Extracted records

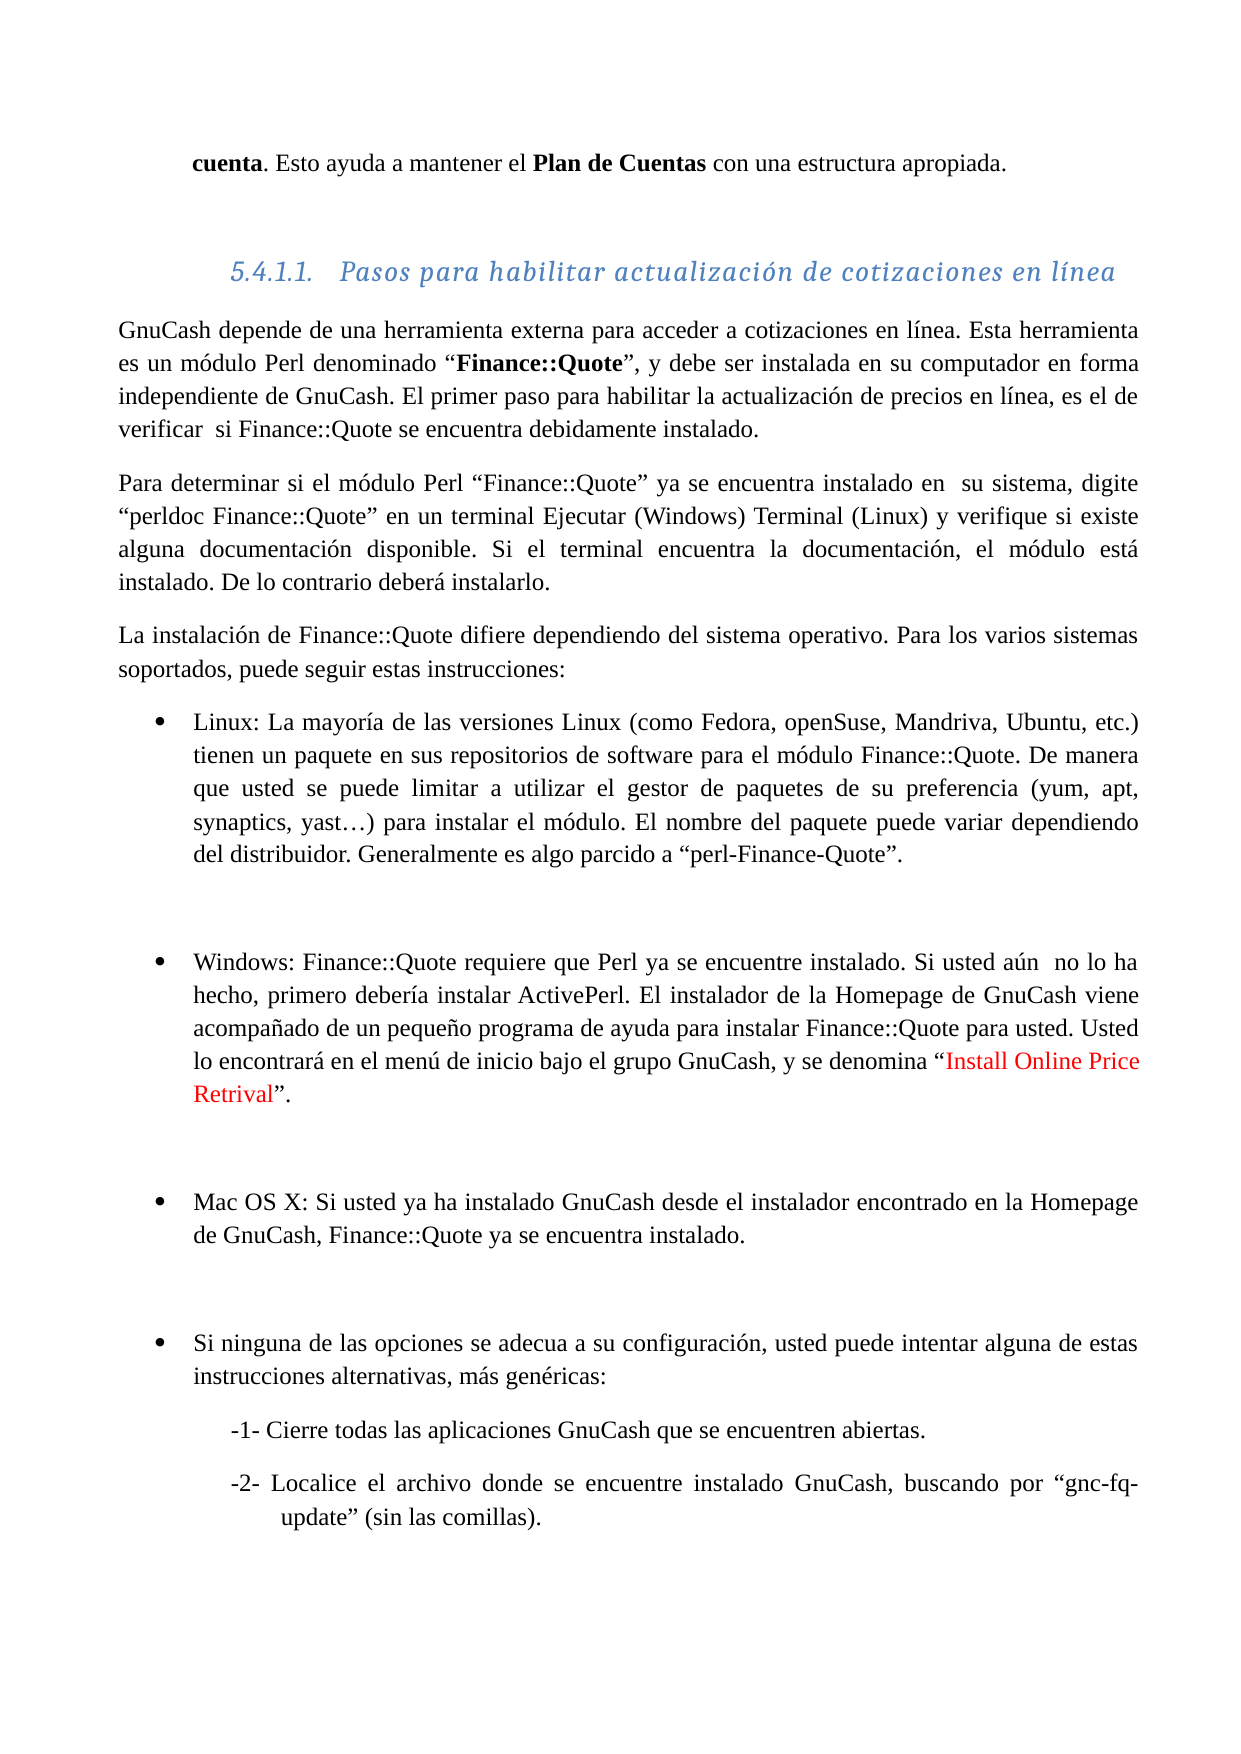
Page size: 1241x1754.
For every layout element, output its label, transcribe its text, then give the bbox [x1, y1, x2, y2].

list Windows: Finance::Quote requiere que Perl ya se encuentre instalado. Si usted aún no lo ha hecho, primero debería instalar ActivePerl. El instalador de la Homepage de GnuCash viene acompañado de un pequeño programa de ayuda para instalar Finance::Quote para usted. Usted lo encontrará en el menú de inicio bajo el grupo GnuCash, y se denomina “Install Online Price Retrival”. [156, 947, 1140, 1108]
list Mac OS X: Si usted ya ha instalado GnuCash desde el instalador encontrado en la Homepage de GnuCash, Finance::Quote ya se encuentra instalado. [156, 1187, 1140, 1249]
text -2- Localice el archivo donde se encuentre instalado GnuCash, buscando por “gnc-fq-update” (sin las comillas). [231, 1468, 1140, 1530]
text La instalación de Finance::Quote difiere dependiendo del sistema operativo. Para los varios sistemas soportados, puede seguir estas instrucciones: [118, 621, 1140, 682]
list Si ninguna de las opciones se adecua a su configuración, usted puede intentar alguna de estas instrucciones alternativas, más genéricas: [156, 1328, 1140, 1389]
text GnuCash depende de una herramienta externa para acceder a cotizaciones en línea. Esta herramienta es un módulo Perl denominado “Finance::Quote”, y debe ser instalada en su computador en forma independiente de GnuCash. El primer paso para habilitar la actualización de precios en línea, es el de verificar si Finance::Quote se encuentra debidamente instalado. [118, 315, 1140, 443]
text cuenta. Esto ayuda a mantener el Plan de Cuentas con una estructura apropiada. [192, 148, 1140, 176]
text -1- Cierre todas las aplicaciones GnuCash que se encuentren abiertas. [231, 1415, 1140, 1443]
list Linux: La mayoría de las versiones Linux (como Fedora, openSuse, Mandriva, Ubuntu, etc.) tienen un paquete en sus repositorios de software para el módulo Finance::Quote. De manera que usted se puede limitar a utilizar el gestor de paquetes de su preferencia (yum, apt, synaptics, yast…) para instalar el módulo. El nombre del paquete puede variar dependiendo del distribuidor. Generalmente es algo parcido a “perl-Finance-Quote”. [156, 707, 1140, 868]
text Para determinar si el módulo Perl “Finance::Quote” ya se encuentra instalado en su sistema, digite “perldoc Finance::Quote” en un terminal Ejecutar (Windows) Terminal (Linux) y verifique si existe alguna documentación disponible. Si el terminal encuentra la documentación, el módulo está instalado. De lo contrario deberá instalarlo. [118, 468, 1140, 596]
subtitle Pasos para habilitar actualización de cotizaciones en línea [231, 255, 1140, 289]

To be done
Can you transcribe every one of the lines above verbatim, leaving out the picture?

Output for this exercise
Page size: 1241x1754.
For every layout element, output its label, transcribe its text, then give the bbox [x1, y1, x2, y2].

list Windows: Finance::Quote requiere que Perl ya se encuentre instalado. Si usted aún no lo ha hecho, primero debería instalar ActivePerl. El instalador de la Homepage de GnuCash viene acompañado de un pequeño programa de ayuda para instalar Finance::Quote para usted. Usted lo encontrará en el menú de inicio bajo el grupo GnuCash, y se denomina “Install Online Price Retrival”. [156, 947, 1140, 1108]
list Mac OS X: Si usted ya ha instalado GnuCash desde el instalador encontrado en la Homepage de GnuCash, Finance::Quote ya se encuentra instalado. [156, 1187, 1140, 1249]
text -2- Localice el archivo donde se encuentre instalado GnuCash, buscando por “gnc-fq-update” (sin las comillas). [231, 1468, 1140, 1530]
text La instalación de Finance::Quote difiere dependiendo del sistema operativo. Para los varios sistemas soportados, puede seguir estas instrucciones: [118, 621, 1140, 682]
list Si ninguna de las opciones se adecua a su configuración, usted puede intentar alguna de estas instrucciones alternativas, más genéricas: [156, 1328, 1140, 1389]
text GnuCash depende de una herramienta externa para acceder a cotizaciones en línea. Esta herramienta es un módulo Perl denominado “Finance::Quote”, y debe ser instalada en su computador en forma independiente de GnuCash. El primer paso para habilitar la actualización de precios en línea, es el de verificar si Finance::Quote se encuentra debidamente instalado. [118, 315, 1140, 443]
text cuenta. Esto ayuda a mantener el Plan de Cuentas con una estructura apropiada. [192, 148, 1140, 176]
text -1- Cierre todas las aplicaciones GnuCash que se encuentren abiertas. [231, 1415, 1140, 1443]
list Linux: La mayoría de las versiones Linux (como Fedora, openSuse, Mandriva, Ubuntu, etc.) tienen un paquete en sus repositorios de software para el módulo Finance::Quote. De manera que usted se puede limitar a utilizar el gestor de paquetes de su preferencia (yum, apt, synaptics, yast…) para instalar el módulo. El nombre del paquete puede variar dependiendo del distribuidor. Generalmente es algo parcido a “perl-Finance-Quote”. [156, 707, 1140, 868]
text Para determinar si el módulo Perl “Finance::Quote” ya se encuentra instalado en su sistema, digite “perldoc Finance::Quote” en un terminal Ejecutar (Windows) Terminal (Linux) y verifique si existe alguna documentación disponible. Si el terminal encuentra la documentación, el módulo está instalado. De lo contrario deberá instalarlo. [118, 468, 1140, 596]
subtitle Pasos para habilitar actualización de cotizaciones en línea [231, 255, 1140, 289]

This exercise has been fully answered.